Partilerin çiftçi lehine ortak vaatleri
* Geçici tarım işçilerinin sosyal güvence kapsamına alınacak (CHP, HDP, MHP)
* Kooperatif birlikleri desteklenecek (CHP, HDP).
* Mayınlı araziler temizlenerek yoksul/geçimlik çiftçilerin kullanımına açılacak (HDP, MHP)
* Tarıma verilen destekler artırılacak (AKP, CHP, HDP, MHP)
* Temel tarım girdilerinden (mazot, gübre) vergi alınmayacak (CHP, HDP, MHP)
* CHP çiftçinin üretimde kullanacağı mazotun litresini 1,5 liraya; MHP ise 1,75 liraya düşürecek.
* CHP ve HDP yoksullara elektriği ücretsiz verecek; MHP ise vergi almayacak.
* Çiftçi borçları yeniden yapılandırılacak (CHP, MHP)
* Tarım alanlarının amaç dışı kullanımına izin verilmeyecek (CHP, HDP, MHP)
* Meralarda özel mülkiyet söz konusu olmayacak (CHP, HDP)
* Sulanan alanlar artırılacak (AKP, MHP)
* GDO’lu ürünler denetim altında tutulacak (AKP, CHP)
Çiftçi lehine olan diğer vaatler
* Tarım işçilerinin sosyal güvenlik primleri 30 yaşına kadar devletçe karşılanacak (CHP).
* Yoksul çiftçilere hana başına asgari ücret düzeyinde gelir sağlanacak (CHP).
* Küçük çiftçilerin ve kooperatiflerin ürünlerini doğrudan tüketicilere satmaları için düzenleme yapılacak (CHP).
* Üretici köylü sendikalarını desteklenecek (HDP).
* Gıdada GDO’lu unsurlar yasaklanacak (HDP).
* Tarım sigortalarının kapsamı genişletilecek (AKP)
Çiftçinin aleyhine olan vaatler
* Tarımda sözleşmeli üretim modeli yaygınlaştırılacak (AKP, MHP).
* Tarımda işletme büyüklüklerinin artması teşvik edilecek (AKP, MHP).
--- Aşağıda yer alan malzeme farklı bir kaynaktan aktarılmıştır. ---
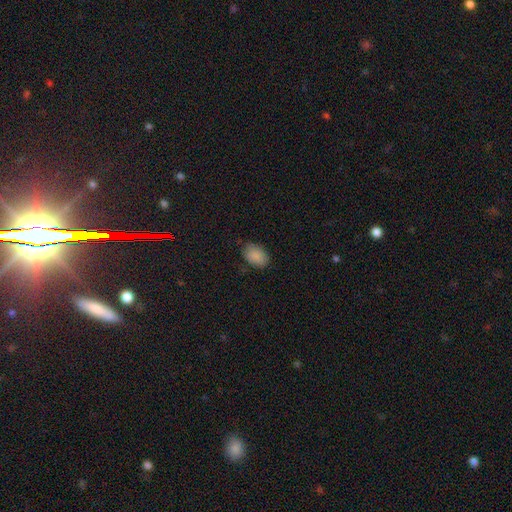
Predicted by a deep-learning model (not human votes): Smooth or featured: smooth — 88% (star or artifact — 8%)
How rounded: in between — 84% (round — 15%)
Merging: none — 76% (minor disturbance — 19%)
* Kamu tarım işletmelerinin özel sektörle işbirliğine yönelecek (MHP).
Siyasi partilerin çiftçilere vaatleri özetle bunlar…
Tarımın girdiği sarmaldan kurtulabilmesi, çokuluslu tarım-gıda tekellerinin çıkarlarını esas alan tarım politikalarının terk edilerek, kendi insanımızın ihtiyaçlarına ve ülkenin özgül -iklim ve toprak- koşullarına göre oluşturulacak üretim odaklı bir tarım programının hayata geçirilebilmesine bağlıdır. Ancak bu program siyasi partilerin vaatleriyle değil; halkın kendi örgütlü mücadelesiyle oluşturulabilir. (NO/HK)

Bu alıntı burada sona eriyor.